Boosting BERT Subnets with Neural Grafting
Ting Hu (Hasso Plattner Institute); Christoph Meinel (Hasso Plattner Institute); Haojin Yang (Hasso-Plattner-Institut für Digital Engineering gGmbH)
-
SPS
IEEE Members: $11.00
Non-members: $15.00
Pre-trained Language Models in Natural Language Processing have become increasingly computationally expensive and memory demanding. The recently proposed computation-adaptive BERT models facilitate their deployment in practical applications. Training such a BERT model involves jointly optimizing subnets of varying sizes, which is not easy due to their mutual interference with one another. The larger-size subnets in particular could deteriorate when there is a large performance gap between the smallest subnet and the supernet. In this work, we propose Neural grafting to boost BERT subnets, especially the larger ones. Specifically, we regard the less important sub-modules of a BERT model as less active and reactivate them via layer-wise Neural grafting.

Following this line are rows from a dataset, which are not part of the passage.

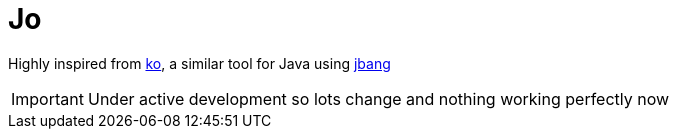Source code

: = Jo

Highly inspired from https://github.com/google/ko[ko], a similar tool for Java using https://jbang.dev[jbang]

IMPORTANT: Under active development so lots change and nothing working perfectly now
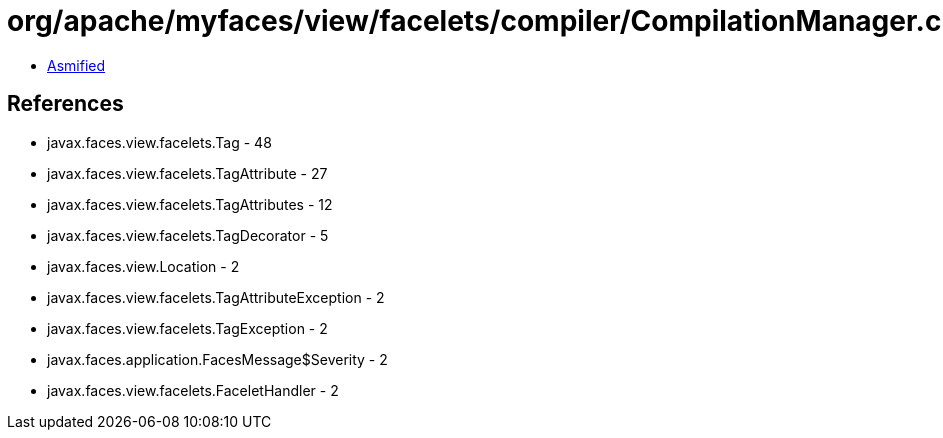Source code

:= org/apache/myfaces/view/facelets/compiler/CompilationManager.class

 - link:CompilationManager-asmified.java[Asmified]

== References

 - javax.faces.view.facelets.Tag - 48
 - javax.faces.view.facelets.TagAttribute - 27
 - javax.faces.view.facelets.TagAttributes - 12
 - javax.faces.view.facelets.TagDecorator - 5
 - javax.faces.view.Location - 2
 - javax.faces.view.facelets.TagAttributeException - 2
 - javax.faces.view.facelets.TagException - 2
 - javax.faces.application.FacesMessage$Severity - 2
 - javax.faces.view.facelets.FaceletHandler - 2
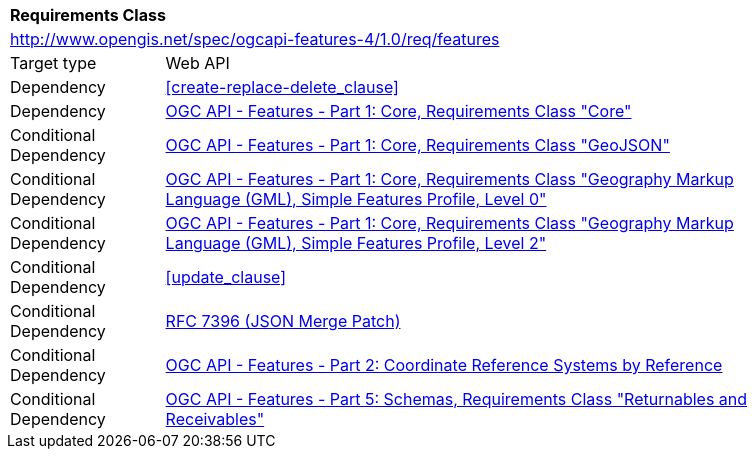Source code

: [[rc_features]]
[cols="1,4",width="90%"]
|===
2+|*Requirements Class*
2+|http://www.opengis.net/spec/ogcapi-features-4/1.0/req/features
|Target type |Web API
|Dependency |<<create-replace-delete_clause>>
|Dependency |<<OAFeat-1,OGC API - Features - Part 1: Core, Requirements Class "Core">>
|Conditional Dependency |<<OAFeat-1,OGC API - Features - Part 1: Core, Requirements Class "GeoJSON">>
|Conditional Dependency |<<OAFeat-1,OGC API - Features - Part 1: Core, Requirements Class "Geography Markup Language (GML), Simple Features Profile, Level 0">>
|Conditional Dependency |<<OAFeat-1,OGC API - Features - Part 1: Core, Requirements Class "Geography Markup Language (GML), Simple Features Profile, Level 2">>
|Conditional Dependency |<<update_clause>>
|Conditional Dependency |<<rfc7396,RFC 7396 (JSON Merge Patch)>>
|Conditional Dependency |<<OAFeat-2,OGC API - Features - Part 2: Coordinate Reference Systems by Reference>>
|Conditional Dependency |<<OAFeat-5,OGC API - Features - Part 5: Schemas, Requirements Class "Returnables and Receivables">>
|===
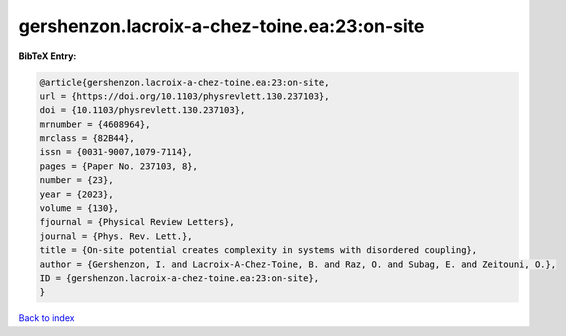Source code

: gershenzon.lacroix-a-chez-toine.ea:23:on-site
=============================================

.. :cite:t:`gershenzon.lacroix-a-chez-toine.ea:23:on-site`

.. bibliography:: ../../All.bib

**BibTeX Entry:**

.. code-block:: bibtex

   @article{gershenzon.lacroix-a-chez-toine.ea:23:on-site,
   url = {https://doi.org/10.1103/physrevlett.130.237103},
   doi = {10.1103/physrevlett.130.237103},
   mrnumber = {4608964},
   mrclass = {82B44},
   issn = {0031-9007,1079-7114},
   pages = {Paper No. 237103, 8},
   number = {23},
   year = {2023},
   volume = {130},
   fjournal = {Physical Review Letters},
   journal = {Phys. Rev. Lett.},
   title = {On-site potential creates complexity in systems with disordered coupling},
   author = {Gershenzon, I. and Lacroix-A-Chez-Toine, B. and Raz, O. and Subag, E. and Zeitouni, O.},
   ID = {gershenzon.lacroix-a-chez-toine.ea:23:on-site},
   }

`Back to index <../index>`_

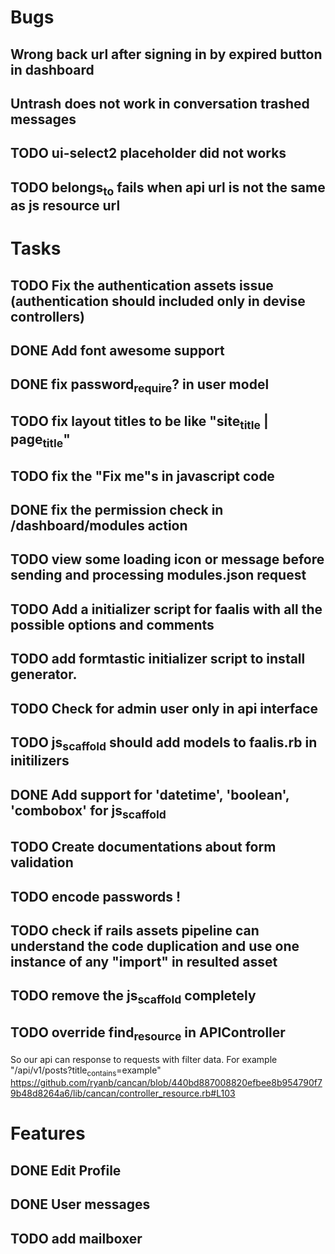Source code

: * Bugs
** Wrong back url after signing in by expired button in dashboard
** Untrash does not work in conversation trashed messages
** TODO ui-select2 placeholder did not works
** TODO belongs_to fails when api url is not the same as js resource url
* Tasks
** TODO Fix the authentication assets issue (authentication should included only in devise controllers)
** DONE Add font awesome support
** DONE fix password_require? in user model
** TODO fix layout titles to be like "site_title | page_title"
** TODO fix the "Fix me"s in javascript code
** DONE fix the permission check in /dashboard/modules action
** TODO view some loading icon or message before sending and processing modules.json request
** TODO Add a initializer script for faalis with all the possible options and comments
** TODO add formtastic initializer script to install generator.
** TODO Check for admin user only in api interface
** TODO js_scaffold should add models to faalis.rb in initilizers
** DONE Add support for 'datetime', 'boolean', 'combobox' for js_scaffold
** TODO Create documentations about form validation
** TODO encode passwords !
** TODO check if rails assets pipeline can understand the code duplication and use one instance of any "import" in resulted asset
** TODO remove the js_scaffold completely
** TODO override *find_resource* in *APIController*
   So our api can response to requests with filter data. For example "/api/v1/posts?title_contains=example"
   https://github.com/ryanb/cancan/blob/440bd887008820efbee8b954790f79b48d8264a6/lib/cancan/controller_resource.rb#L103
* Features
** DONE Edit Profile
** DONE User messages
** TODO add mailboxer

Experimental results show that the proposed method improves the average performance of BERT subnets on six datasets of GLUE benchmark. The subnet performing comparable to the supernet BERT-Base reduces around 67% and 70% inference latency on GPU and CPU, respectively. Moreover, we compare two Neural grafting strategies under varied experimental settings, hoping to shed light on the application scenarios of Neural grafting.